Si los bancos internacionales aportan ventajas al sistema financiero global, especialmente en países emergentes, ¿qué se puede hacer para evitar que la regulación los penalice? Entre las líneas de acción que podrían abordar este problema, cabe mencionar las siguientes: (i) evitar la extraterritorialidad, especialmente la generada en jurisdicciones clave como EE.UU. y la UE, que hace que los bancos de estos países, cuando operan sobre todo en países emergentes, estén sujetos a estándares más exigentes que sus competidores locales; (ii) delinear los roles de las agencias regulatorias y supervisoras independientes frente al poder legislativo, de manera que el alineamiento con los estándares internacionales sea compatible con el normal proceso democrático de cada país y (iii) aclarar el ámbito de actuación de los supervisores locales, con frecuencia más relevante que la regulación, algo que apenas se reconoce en el proceso de establecimiento de estándares globales.

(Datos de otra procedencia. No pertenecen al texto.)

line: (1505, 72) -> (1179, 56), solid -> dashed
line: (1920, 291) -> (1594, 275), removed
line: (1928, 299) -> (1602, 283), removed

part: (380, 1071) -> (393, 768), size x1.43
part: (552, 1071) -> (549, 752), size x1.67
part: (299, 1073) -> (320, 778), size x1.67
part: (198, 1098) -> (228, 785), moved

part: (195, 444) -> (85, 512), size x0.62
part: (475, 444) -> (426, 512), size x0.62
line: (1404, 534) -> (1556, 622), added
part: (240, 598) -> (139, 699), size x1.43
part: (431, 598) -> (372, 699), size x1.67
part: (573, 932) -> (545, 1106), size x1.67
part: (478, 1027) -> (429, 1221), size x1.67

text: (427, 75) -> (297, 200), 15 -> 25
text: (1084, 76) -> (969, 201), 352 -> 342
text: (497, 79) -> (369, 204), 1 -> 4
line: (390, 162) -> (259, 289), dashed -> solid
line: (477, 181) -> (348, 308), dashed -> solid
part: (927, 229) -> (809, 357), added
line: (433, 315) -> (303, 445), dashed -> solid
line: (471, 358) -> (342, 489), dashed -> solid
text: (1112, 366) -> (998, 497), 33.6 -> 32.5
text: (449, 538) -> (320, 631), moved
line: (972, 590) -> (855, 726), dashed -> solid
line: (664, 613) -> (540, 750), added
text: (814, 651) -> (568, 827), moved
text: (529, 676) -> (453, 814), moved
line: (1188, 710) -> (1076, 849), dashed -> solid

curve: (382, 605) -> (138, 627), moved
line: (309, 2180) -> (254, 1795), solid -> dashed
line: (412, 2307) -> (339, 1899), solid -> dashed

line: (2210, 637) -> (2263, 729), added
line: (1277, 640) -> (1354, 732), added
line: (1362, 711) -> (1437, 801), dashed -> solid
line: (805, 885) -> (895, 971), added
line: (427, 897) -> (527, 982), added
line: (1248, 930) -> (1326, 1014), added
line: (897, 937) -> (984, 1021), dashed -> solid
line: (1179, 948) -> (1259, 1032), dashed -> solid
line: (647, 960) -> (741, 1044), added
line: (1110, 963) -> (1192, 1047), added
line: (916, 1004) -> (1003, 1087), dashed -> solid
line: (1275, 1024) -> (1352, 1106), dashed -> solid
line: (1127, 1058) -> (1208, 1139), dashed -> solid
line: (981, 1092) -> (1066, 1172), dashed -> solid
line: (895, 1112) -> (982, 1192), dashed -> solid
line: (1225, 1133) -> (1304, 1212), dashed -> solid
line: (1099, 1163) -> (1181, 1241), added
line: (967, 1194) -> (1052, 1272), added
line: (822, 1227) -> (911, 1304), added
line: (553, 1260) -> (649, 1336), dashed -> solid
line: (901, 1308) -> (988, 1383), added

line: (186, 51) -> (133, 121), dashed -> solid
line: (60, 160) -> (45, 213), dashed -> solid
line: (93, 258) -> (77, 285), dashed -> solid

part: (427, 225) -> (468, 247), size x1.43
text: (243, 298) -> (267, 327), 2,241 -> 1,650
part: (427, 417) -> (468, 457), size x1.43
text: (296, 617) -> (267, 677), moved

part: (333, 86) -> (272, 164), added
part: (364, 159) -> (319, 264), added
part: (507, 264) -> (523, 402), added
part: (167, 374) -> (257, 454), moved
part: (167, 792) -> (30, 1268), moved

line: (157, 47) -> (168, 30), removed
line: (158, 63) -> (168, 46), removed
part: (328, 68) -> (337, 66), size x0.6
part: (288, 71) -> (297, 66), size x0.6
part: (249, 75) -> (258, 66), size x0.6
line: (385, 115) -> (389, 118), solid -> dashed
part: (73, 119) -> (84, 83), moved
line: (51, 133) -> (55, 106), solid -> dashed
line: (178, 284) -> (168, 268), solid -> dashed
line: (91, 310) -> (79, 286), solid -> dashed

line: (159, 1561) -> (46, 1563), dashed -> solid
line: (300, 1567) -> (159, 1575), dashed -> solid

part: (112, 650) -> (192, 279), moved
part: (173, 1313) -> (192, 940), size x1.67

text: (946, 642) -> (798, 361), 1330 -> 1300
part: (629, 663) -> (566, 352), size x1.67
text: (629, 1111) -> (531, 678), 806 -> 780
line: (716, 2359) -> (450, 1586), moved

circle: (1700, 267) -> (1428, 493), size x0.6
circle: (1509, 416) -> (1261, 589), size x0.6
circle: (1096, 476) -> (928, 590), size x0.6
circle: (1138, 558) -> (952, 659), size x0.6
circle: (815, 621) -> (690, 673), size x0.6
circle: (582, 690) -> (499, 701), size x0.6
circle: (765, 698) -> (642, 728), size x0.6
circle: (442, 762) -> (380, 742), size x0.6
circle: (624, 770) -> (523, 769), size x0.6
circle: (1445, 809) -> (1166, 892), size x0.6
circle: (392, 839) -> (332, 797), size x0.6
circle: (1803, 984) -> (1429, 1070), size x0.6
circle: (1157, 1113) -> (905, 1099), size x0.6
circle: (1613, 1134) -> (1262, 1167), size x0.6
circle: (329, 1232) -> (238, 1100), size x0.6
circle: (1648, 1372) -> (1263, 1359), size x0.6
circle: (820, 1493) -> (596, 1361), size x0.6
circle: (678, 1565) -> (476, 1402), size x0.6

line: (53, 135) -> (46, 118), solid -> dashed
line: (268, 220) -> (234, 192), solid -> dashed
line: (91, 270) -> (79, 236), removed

Las líneas de acción antes mencionadas deberían ayudar en la necesaria simplificación de la regulación financiera internacional, para corregir la tendencia (un tanto paradójica) hacia estándares internacionales cada vez más detallados y una creciente fragmentación del sistema financiero global, restableciendo un campo de juego más equilibrado entre los bancos internacionales y los actores locales. Todo esto reafirmaría la relevancia del proceso de establecimiento de estándares globales en Basilea.